抜粋 -
-=-=-

今、自分が何を感じているのかを味わう。それがどんな感情・感覚であっても、焦りでも、不安でも、イライラでも、そこにスポットライトを当てて、じーっと味わっていく。すると、不思議とホッとしてきます。そして味わえば味わうほど、自分が自分と近くなっていくのを感じて、ますます安心感は強くなっていきます。

これは私の感覚ですが、何かを味わっている時、まん丸な光の玉のように自分が一つに統合されている感じがします。そして味わっていない時、意識があっちこっちに散らばっている時は、自分がバラバラになっている感じがするのです。このバラバラ状態が極まったのが心の病気だと私は思います。
「自分関係が良い」というのは「自分が自分の味方になる」ということですが、味方とは「味わう方」と書きますよね。つまり、自分の味方であるというのは、自分が心の底で感じていることを、いつでも一緒に味わってあげること。これに気付いた時、漢字ってすごいなと感動してしまいました。


先日、この「味わう」ことの大切さを改めて実感する機会がありました。以前から交流させて頂いている木根尚登さんのライブに行った時のことです。(木根尚登×佐藤竹善スペシャルライブ)。
わたしは音楽を聴くのは大好きですが、今までライブというものにはほとんど行ったことがありませんでした。
しかしこの日、客席で暗く照明が落とされた中、木根さんと佐藤竹善さんが歌う「木蓮の涙」を聴きながら、ライブの凄さを思い知らされました。美しい響きに感激して目をつむると、広い空間に響き渡る音に全身が共振するような感覚を感じました。

-=-=-

元データ -
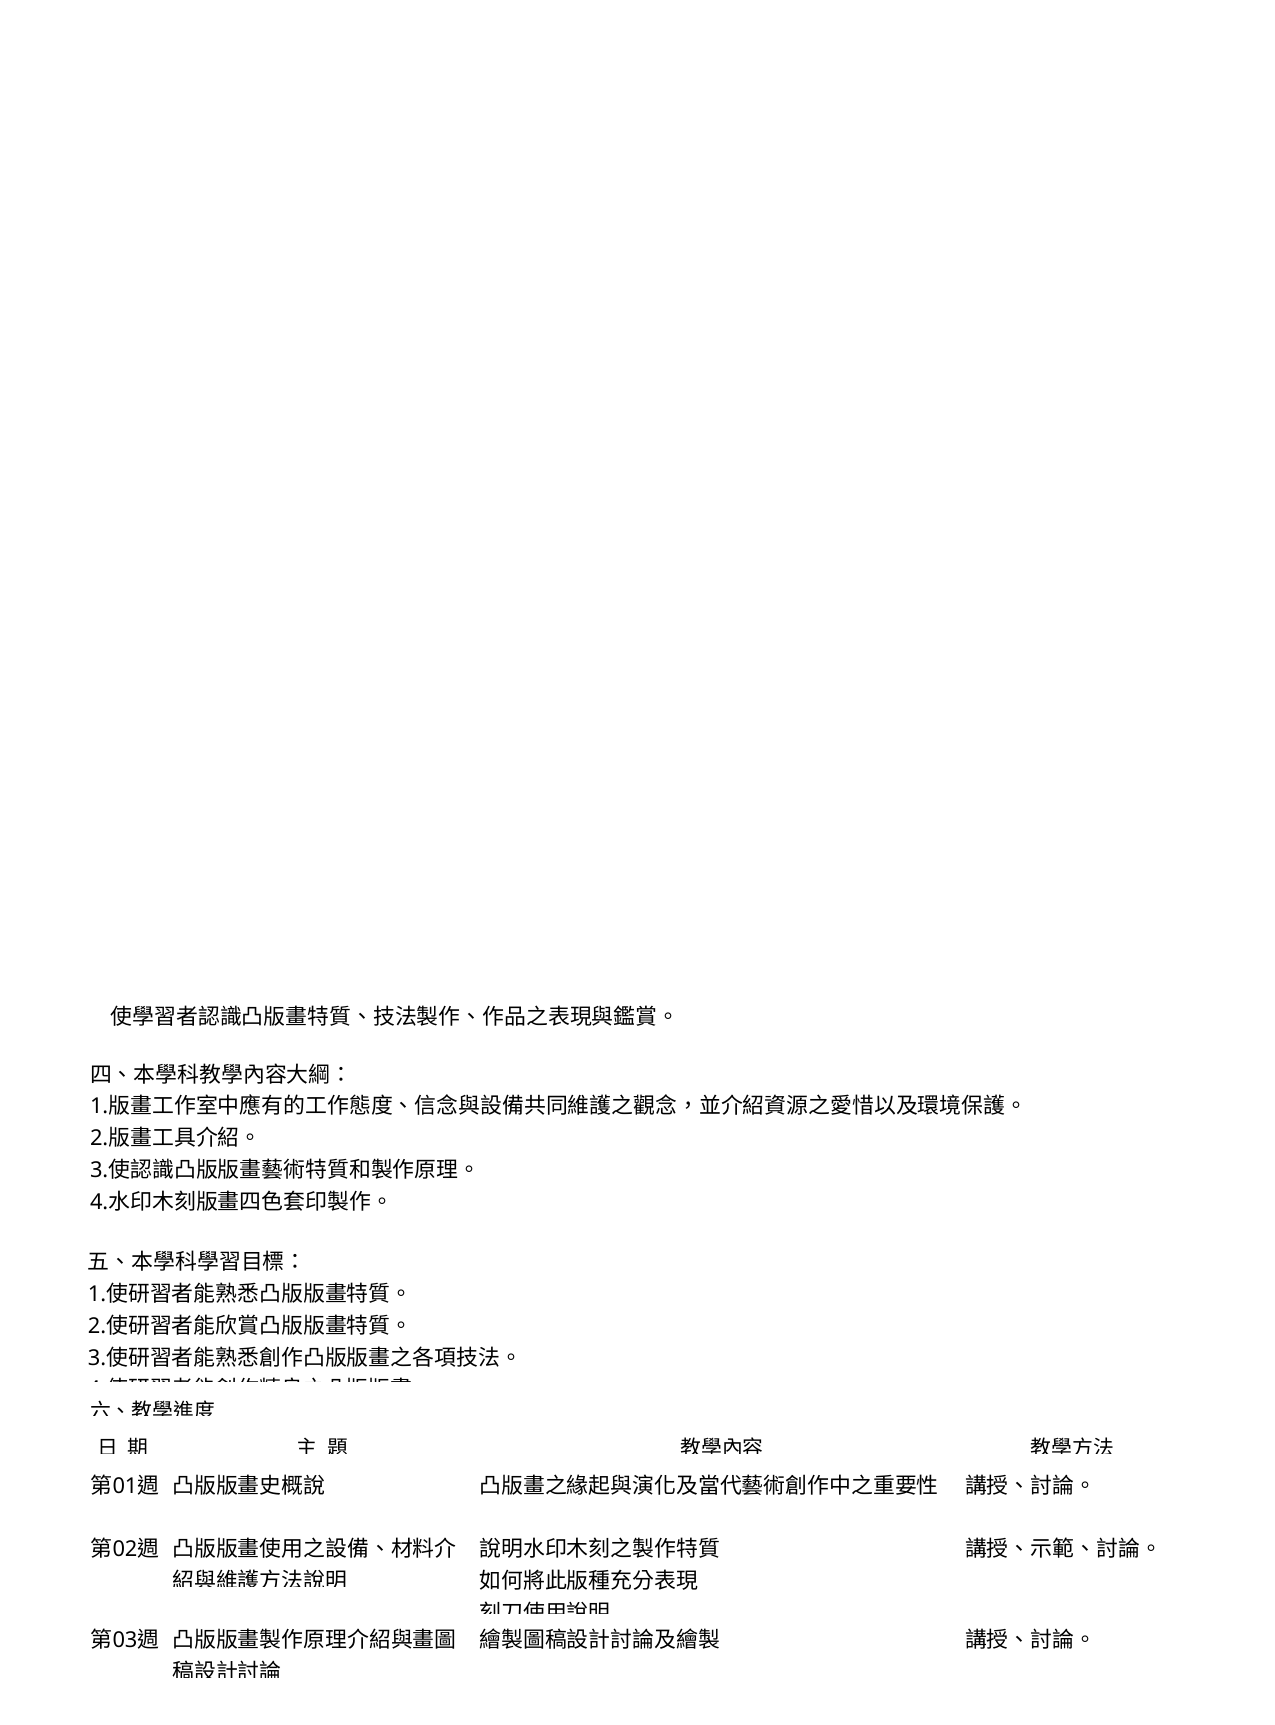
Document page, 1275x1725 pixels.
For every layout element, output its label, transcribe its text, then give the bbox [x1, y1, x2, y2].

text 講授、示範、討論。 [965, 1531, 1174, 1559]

-=-=-

やること一覧 -
A – 「味わう」ことについての抜粋で、筆者がライブで聴いてライブの凄さを思い知らされた曲は何か。
B – 「味わう」ことについての抜粋を、最後の文のあとから書き進めてください。

回答 -
A – 木根尚登さんと佐藤竹善さんが歌った「木蓮の涙」。

B –
さらに木根さんがご自身の曲である「Get Wild」を歌われた時、子供の頃にシティーハンターが好きでよくこの曲を歌っていた私の興奮はまさに最高潮でした。それでも、この時ほどこの名曲を全身で味わい、感動したことは今までありませんでした。目を閉じて曲に没頭しながら聴いていると、本当に全身の細胞がリズムに乗って鼓動しているかのようでした。
大袈裟に思われるかもしれませんが、「なんと豊かな時間だろう。これこそが生きる喜びだ」とまで感じました。観客の中で私ほど元を取った人が果たしているだろうかと思うほど、味わい尽くしました。
於保院長の診察室に「今、ここ、自分が最高」という言葉が飾ってありますが、「味わう」とは正に、「今ここ自分」に意識を戻すことです。そしてこの客席で私はこれ以上ないほどの「いま ここ 自分」を味わったのです。芸術の価値は、まさにここにあるんだと心から感動した1日でした。


今もし、「これが手に入ったら幸せなのに」「いつかこうなれたら幸せなのに」と思っている人は、ぜひ、この文章を読み終えた後、スマホの画面を閉じて、目をつぶってみて下さい。そしてなんの目的もなく、ただ感覚を感じてみて下さい。心の中に何か湧いているなら、それを味わってみてください。それは嬉しいものかもしれないし、あまり見たくないようなものかもしれません。でも、何であっても、ぜひそれを少しの間じーっと味わってみてください。人生は、いまこの瞬間の連続です。今を味わっていない瞬間の連続を「虚しい人生」と呼ぶのかもしれません。そして今を味わい始めた瞬間から、あらゆる面で「満たされた人生」が開かれて行くのでしょう。

私はライブ以来、日常生活の中で「味わう」ということをより意識するようになりました。
いつもは半身浴をしながら映画を見ますが、今日は頭がごちゃごちゃしていたので、お風呂に何も持ち込まず、じわーっとお湯の温かさを感じ、ただ水音に耳を澄ませながら過ごしてみました。これだけのことですが、本当に豊かな時間でした。

部屋を暗くして、キャンドルを焚いて、その時の気分にぴったりの曲を流してじーっと聴き入るだけでも、すごく感動的な気持ちになれます。

味わうというのは本当に簡単なことです。そしてそれこそが人生の醍醐味です。

長くなりましたが、皆さまが色々なことを味わいながら、色んな感情を全て包み込むように感じながら、色鮮やかな日々を過ごされることを心から願っています。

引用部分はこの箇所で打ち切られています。